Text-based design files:
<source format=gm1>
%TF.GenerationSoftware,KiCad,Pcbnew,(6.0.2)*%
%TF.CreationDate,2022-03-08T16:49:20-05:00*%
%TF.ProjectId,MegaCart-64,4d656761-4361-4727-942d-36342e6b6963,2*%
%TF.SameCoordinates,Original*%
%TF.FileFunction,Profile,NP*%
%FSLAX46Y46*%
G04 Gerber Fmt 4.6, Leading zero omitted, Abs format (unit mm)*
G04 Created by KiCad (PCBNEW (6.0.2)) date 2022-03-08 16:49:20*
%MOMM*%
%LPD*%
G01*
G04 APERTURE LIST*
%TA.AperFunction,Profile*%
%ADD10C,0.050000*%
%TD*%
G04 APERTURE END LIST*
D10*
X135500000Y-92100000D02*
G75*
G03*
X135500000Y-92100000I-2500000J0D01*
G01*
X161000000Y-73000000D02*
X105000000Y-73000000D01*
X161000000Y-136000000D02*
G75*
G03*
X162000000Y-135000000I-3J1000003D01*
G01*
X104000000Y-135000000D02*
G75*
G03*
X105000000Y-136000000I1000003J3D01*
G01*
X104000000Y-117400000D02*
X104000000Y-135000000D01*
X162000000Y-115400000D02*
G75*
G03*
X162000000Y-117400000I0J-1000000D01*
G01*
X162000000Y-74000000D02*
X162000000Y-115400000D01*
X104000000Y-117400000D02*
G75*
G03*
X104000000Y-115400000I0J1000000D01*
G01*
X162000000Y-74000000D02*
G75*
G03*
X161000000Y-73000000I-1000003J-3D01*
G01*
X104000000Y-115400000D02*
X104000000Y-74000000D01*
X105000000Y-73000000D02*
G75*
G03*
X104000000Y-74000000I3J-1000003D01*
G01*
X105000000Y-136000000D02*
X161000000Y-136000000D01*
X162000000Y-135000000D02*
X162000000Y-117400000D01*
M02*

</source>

...

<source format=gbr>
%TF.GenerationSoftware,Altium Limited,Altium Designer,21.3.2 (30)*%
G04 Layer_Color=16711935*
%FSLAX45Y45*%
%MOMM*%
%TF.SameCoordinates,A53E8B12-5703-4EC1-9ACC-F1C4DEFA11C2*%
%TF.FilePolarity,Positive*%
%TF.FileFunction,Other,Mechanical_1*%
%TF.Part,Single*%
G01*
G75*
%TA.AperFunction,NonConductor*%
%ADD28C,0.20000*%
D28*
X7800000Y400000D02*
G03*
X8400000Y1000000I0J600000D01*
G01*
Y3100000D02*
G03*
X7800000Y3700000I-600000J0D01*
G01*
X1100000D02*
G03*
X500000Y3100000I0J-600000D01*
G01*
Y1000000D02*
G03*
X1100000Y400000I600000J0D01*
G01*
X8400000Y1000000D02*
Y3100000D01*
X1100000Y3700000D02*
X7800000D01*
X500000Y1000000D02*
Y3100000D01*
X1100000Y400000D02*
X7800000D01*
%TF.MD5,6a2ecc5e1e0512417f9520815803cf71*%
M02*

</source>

==

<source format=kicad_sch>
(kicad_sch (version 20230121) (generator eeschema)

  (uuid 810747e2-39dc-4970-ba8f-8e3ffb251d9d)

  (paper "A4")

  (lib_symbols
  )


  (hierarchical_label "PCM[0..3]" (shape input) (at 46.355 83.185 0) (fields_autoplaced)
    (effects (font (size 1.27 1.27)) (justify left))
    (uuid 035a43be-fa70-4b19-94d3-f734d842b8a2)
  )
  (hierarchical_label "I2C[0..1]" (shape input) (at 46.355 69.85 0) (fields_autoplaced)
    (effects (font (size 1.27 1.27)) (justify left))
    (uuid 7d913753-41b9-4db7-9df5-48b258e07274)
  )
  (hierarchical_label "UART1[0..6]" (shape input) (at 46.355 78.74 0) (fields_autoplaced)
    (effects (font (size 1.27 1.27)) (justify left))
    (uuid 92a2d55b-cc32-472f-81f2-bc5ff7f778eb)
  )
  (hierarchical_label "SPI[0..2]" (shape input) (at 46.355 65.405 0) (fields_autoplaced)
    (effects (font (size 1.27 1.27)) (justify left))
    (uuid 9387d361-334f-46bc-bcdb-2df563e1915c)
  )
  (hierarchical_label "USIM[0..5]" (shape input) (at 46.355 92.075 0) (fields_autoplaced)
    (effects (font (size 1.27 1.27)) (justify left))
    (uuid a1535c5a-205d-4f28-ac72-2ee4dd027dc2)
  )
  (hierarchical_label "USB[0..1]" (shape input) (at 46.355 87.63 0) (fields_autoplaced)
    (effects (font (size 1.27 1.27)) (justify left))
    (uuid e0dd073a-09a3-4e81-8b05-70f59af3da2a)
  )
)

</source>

§ YOUR ASSIGNMENT
With no other words, report how many lines in the entries hold the string "format".

§ WRITTEN RESPONSE
4